From a transnational governance perspective, this seems a success story: the system works as intended. Information-sharing, capacity-building, and ultimately transnational harmonization – all of the elements are present and provide a viable governance system of a transnational phenomenon. The question remains of course whether the system in place is one we want to have.

Notes

[1] Cf. Hathaway and Gammeltoft-Hansen (2015). Nevertheless, even Hathaway and Gammeltoft-Hansen look at the issue from the perspective of human rights and refugee law, not from the perspective of migration governance.

[2] Slaughter (2005, 25) notes specifically that looking through the disaggregated state lens, states can be more effective in realizing global governance.

[3] Cf. Nethery, Rafferty-Brown, and Taylor (2013, 94–98); Helbling and Leblang, (2019, 259–260).

[4] Designating Aliens for Expedited Removal, Fed Reg 35,409 (23 July 2019) (making any alien less than two years in the US removable via expedited procedures regardless of where apprehended).

[5] Sum of funds appropriated through 2019.

[6] Sum of funding in the given years deriving from the Foreign Military Financing and International Military and Eduction Training funds.

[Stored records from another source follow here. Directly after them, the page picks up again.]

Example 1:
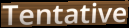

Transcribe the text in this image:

Tentative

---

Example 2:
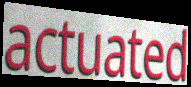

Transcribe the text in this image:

actuated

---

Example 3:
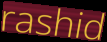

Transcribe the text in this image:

rashid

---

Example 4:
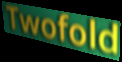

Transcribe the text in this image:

Twofold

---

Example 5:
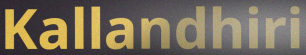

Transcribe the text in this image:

Kallandhiri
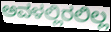
ಅವಳಲ್ಲಿರಲಿಲ್ಲ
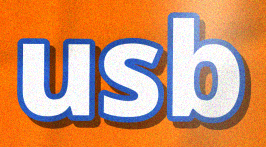
usb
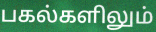
பகல்களிலும்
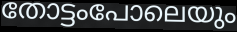
തോട്ടംപോലെയും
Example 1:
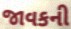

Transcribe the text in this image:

જાવકની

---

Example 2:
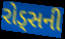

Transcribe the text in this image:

રોડ્સની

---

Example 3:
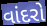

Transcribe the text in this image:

વાંદરો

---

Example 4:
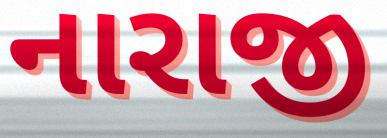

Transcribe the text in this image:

નારાજી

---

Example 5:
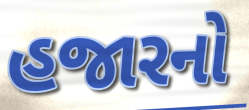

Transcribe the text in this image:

હજારનો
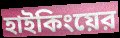
হাইকিংয়ের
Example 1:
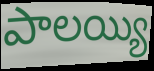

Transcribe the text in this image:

పాలయ్యి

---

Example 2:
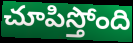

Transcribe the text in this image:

చూపిస్తోంది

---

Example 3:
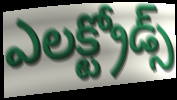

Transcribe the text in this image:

ఎలక్ట్రోడ్స్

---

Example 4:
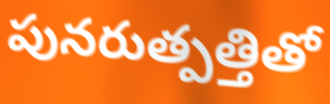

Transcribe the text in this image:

పునరుత్పత్తితో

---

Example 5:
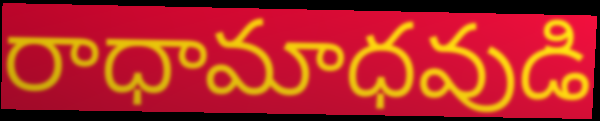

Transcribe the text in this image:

రాధామాధవుడి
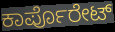
ಕಾರ್ಪೊರೇಟ್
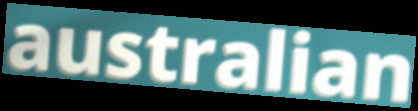
australian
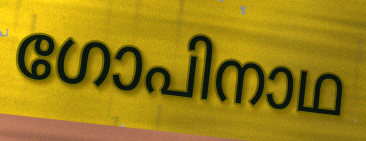
ഗോപിനാഥ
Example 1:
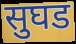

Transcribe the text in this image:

सुघड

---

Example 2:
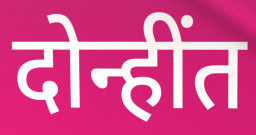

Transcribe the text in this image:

दोन्हींत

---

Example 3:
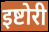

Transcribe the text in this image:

इष्टोरी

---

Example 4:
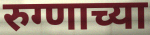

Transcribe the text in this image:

रुग्णाच्या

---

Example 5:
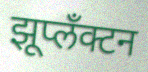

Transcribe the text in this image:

झूप्लँक्टन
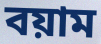
বয়াম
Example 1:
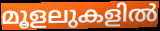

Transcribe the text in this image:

മൂളലുകളിൽ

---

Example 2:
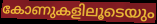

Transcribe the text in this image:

കോണുകളിലൂടെയും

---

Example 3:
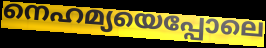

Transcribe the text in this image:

നെഹമ്യയെപ്പോലെ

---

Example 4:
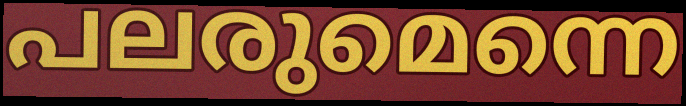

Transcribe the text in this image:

പലരുമെന്നെ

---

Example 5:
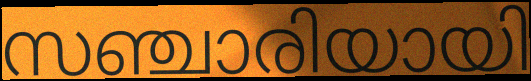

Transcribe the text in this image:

സഞ്ചാരിയായി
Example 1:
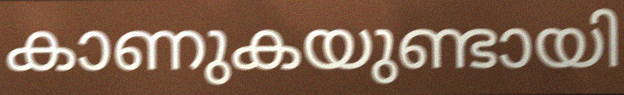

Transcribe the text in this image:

കാണുകയുണ്ടായി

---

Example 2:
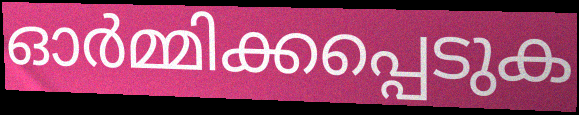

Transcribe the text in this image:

ഓർമ്മിക്കപ്പെടുക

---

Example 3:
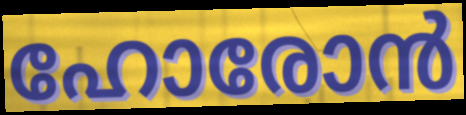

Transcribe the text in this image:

ഹോരോൻ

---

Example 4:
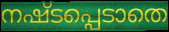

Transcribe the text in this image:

നഷ്ടപ്പെടാതെ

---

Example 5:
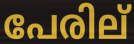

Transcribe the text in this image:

പേരില്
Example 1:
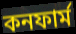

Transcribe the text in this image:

কনফার্ম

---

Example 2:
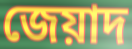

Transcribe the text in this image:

জেয়াদ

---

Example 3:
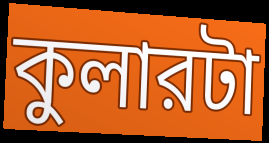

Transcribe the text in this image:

কুলারটা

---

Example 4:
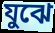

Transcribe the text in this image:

যুঝে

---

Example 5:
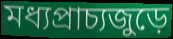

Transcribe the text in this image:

মধ্যপ্রাচ্যজুড়ে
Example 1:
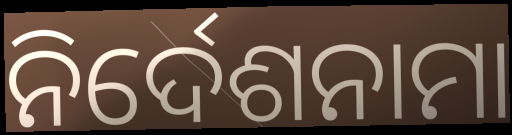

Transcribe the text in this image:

ନିର୍ଦେଶନାମା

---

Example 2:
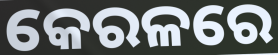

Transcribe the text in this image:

କେରଳରେ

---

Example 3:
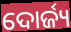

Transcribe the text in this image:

ଦୋର୍ଜ୍ୟ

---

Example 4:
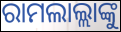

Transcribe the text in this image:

ରାମଲାଲ୍ଲାଙ୍କୁ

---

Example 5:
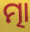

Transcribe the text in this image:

ତ୍ମା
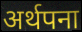
अर्थपना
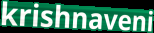
krishnaveni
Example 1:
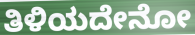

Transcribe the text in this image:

ತಿಳಿಯದೇನೋ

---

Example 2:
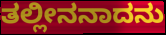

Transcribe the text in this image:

ತಲ್ಲೀನನಾದನು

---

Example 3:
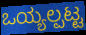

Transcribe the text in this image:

ಒಯ್ಯಲ್ಪಟ್ಟ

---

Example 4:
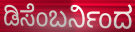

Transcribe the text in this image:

ಡಿಸೆಂಬರ್ನಿಂದ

[7] The funding amounts varied between $3 and $8 million; however, there were two spikes in funding in 2008 and 2010 of over $116 and over $260 million, respectively.

[8] Ley General de Población, Diario Oficial de la Federación, 7 de enero de 1974 (Mexico), Art 103.

[9] Originally reported by Dave Gibson, ‘DHS Official: Our Southern Border Is Now with Guatemala’ Examiner.com (no longer accessible).